* start MATERIAL PROVIDED *

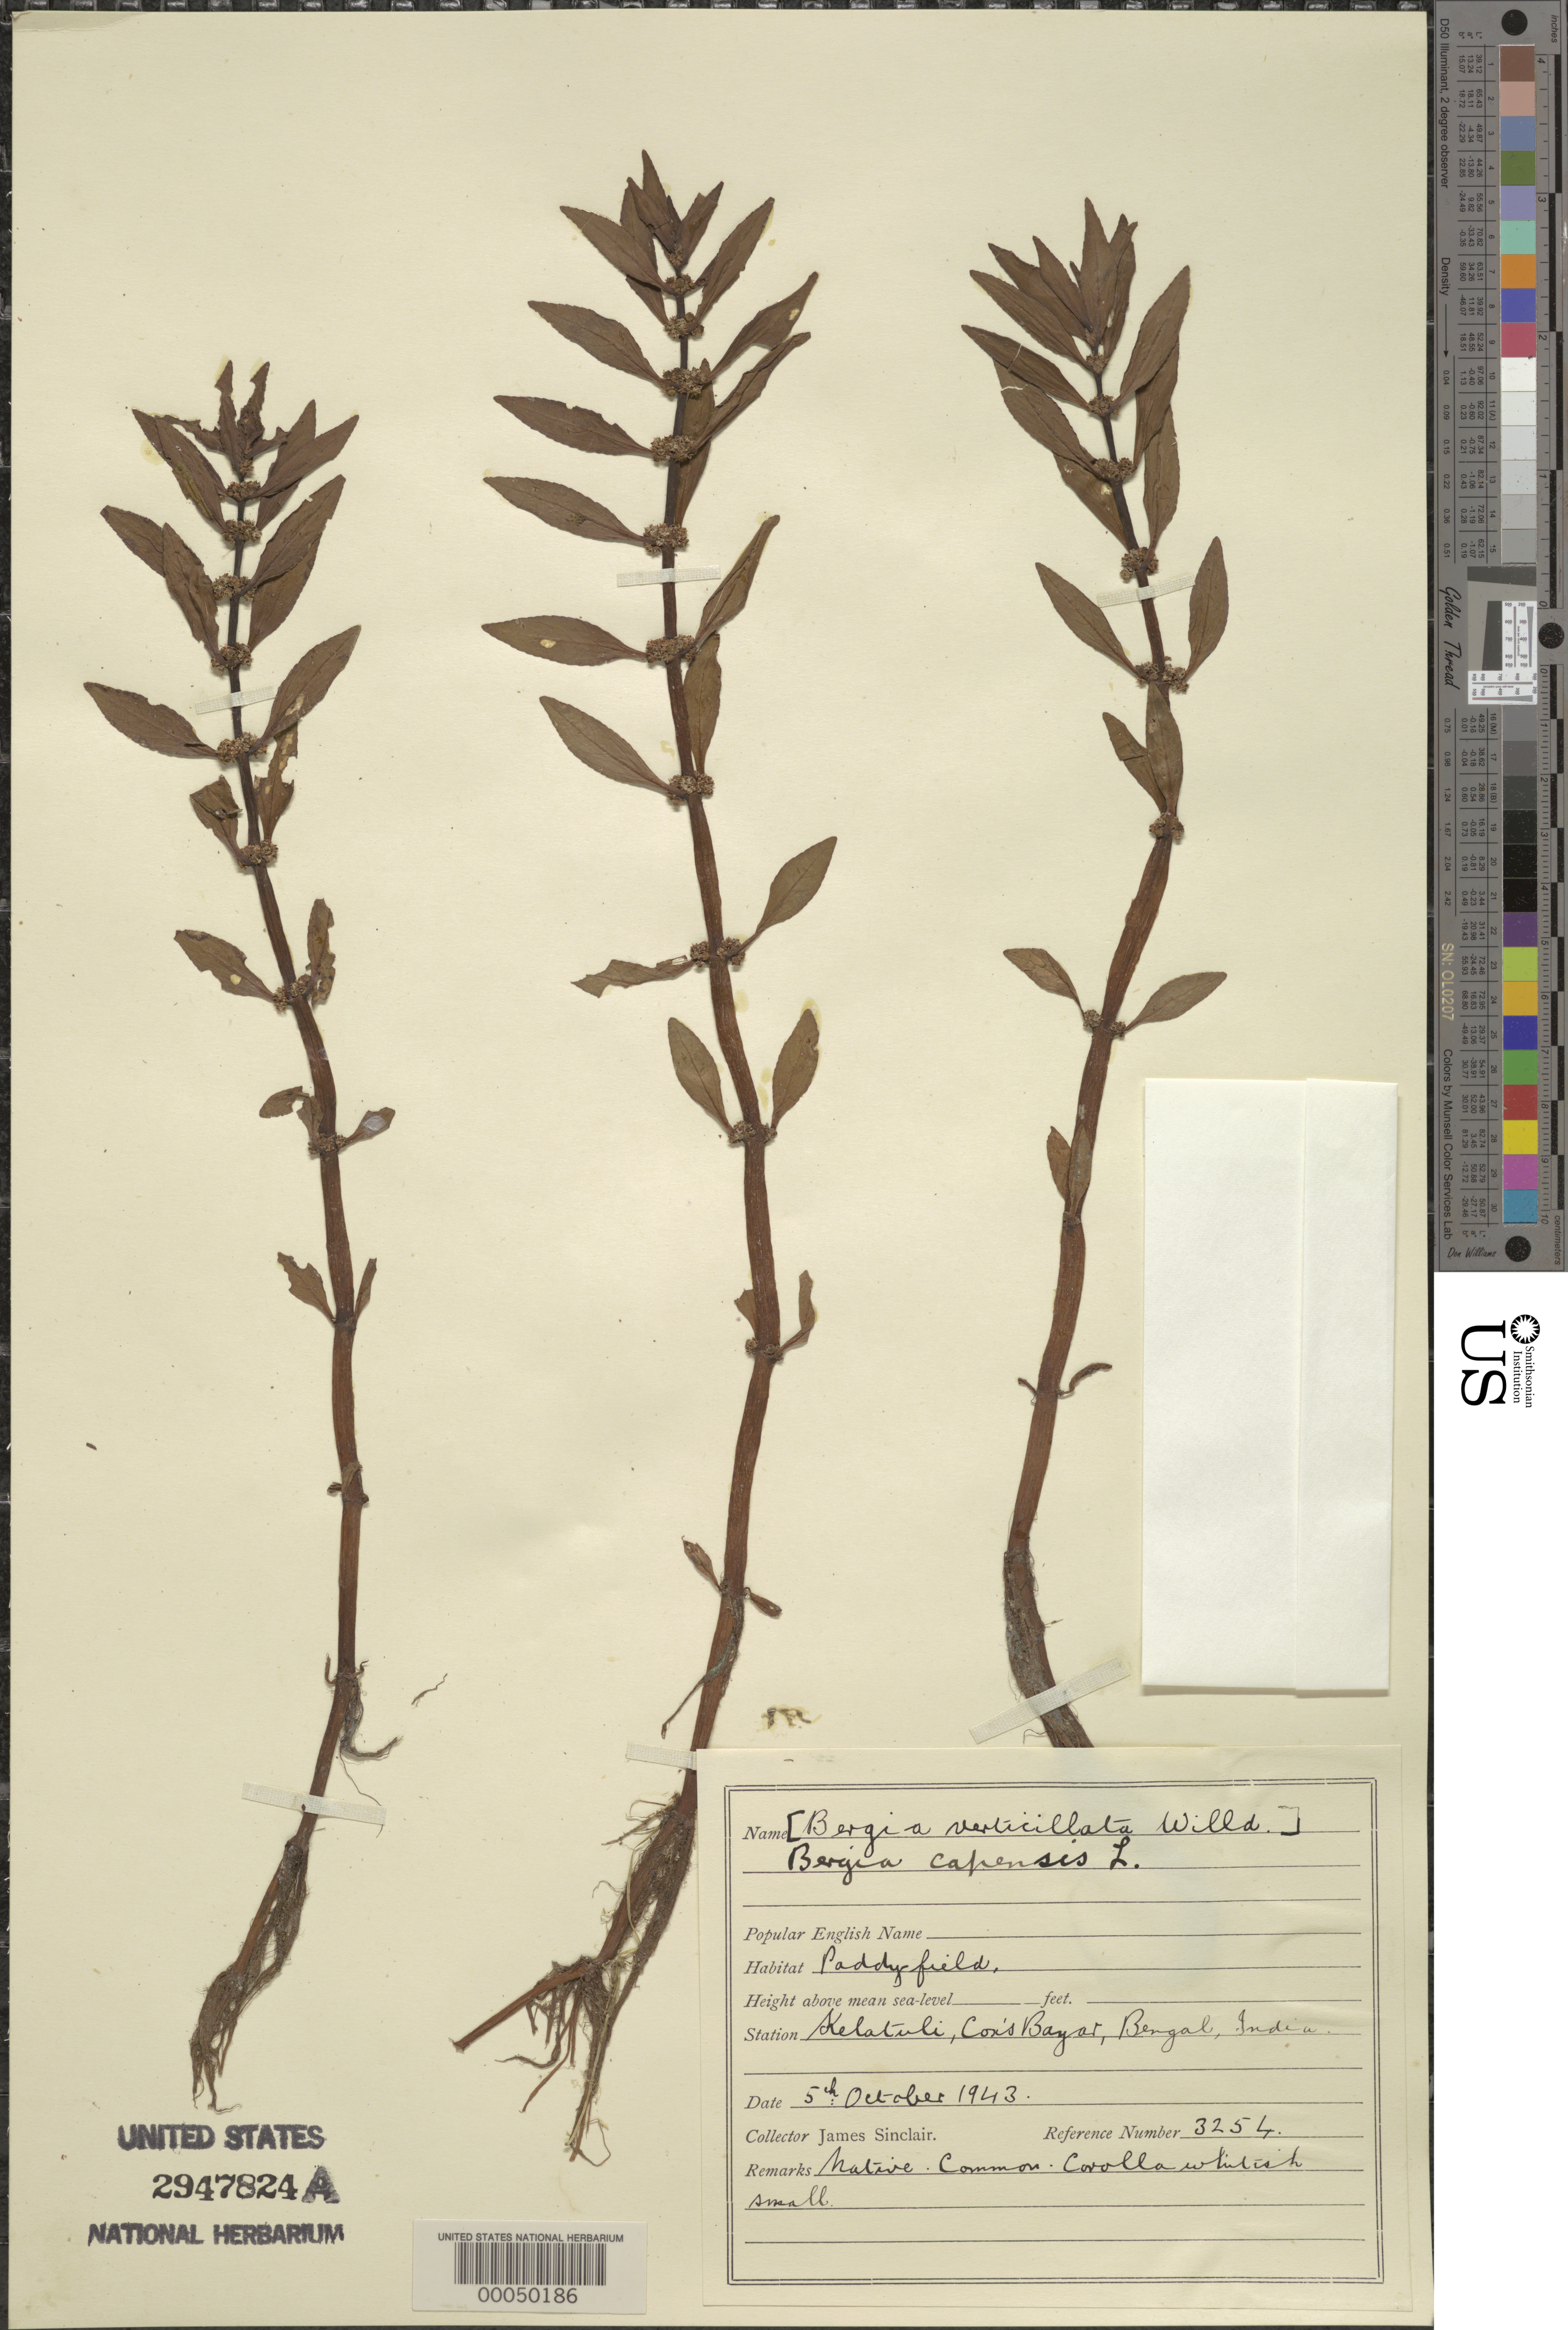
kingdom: Plantae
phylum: Tracheophyta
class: Magnoliopsida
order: Malpighiales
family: Elatinaceae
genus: Bergia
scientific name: Bergia capensis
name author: L.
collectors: J. Sinclair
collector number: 3254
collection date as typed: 05 Oct 1943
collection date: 1943-10-05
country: India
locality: Bengal, Kelatuli, Con's Bayat.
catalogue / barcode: US 2947824A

* end MATERIAL PROVIDED *

WORK TO DO. Find each line of the records above that contains the string "collection", matching case exactly, and copy those lines out in full.

RESPONSE.
collection date as typed: 05 Oct 1943
collection date: 1943-10-05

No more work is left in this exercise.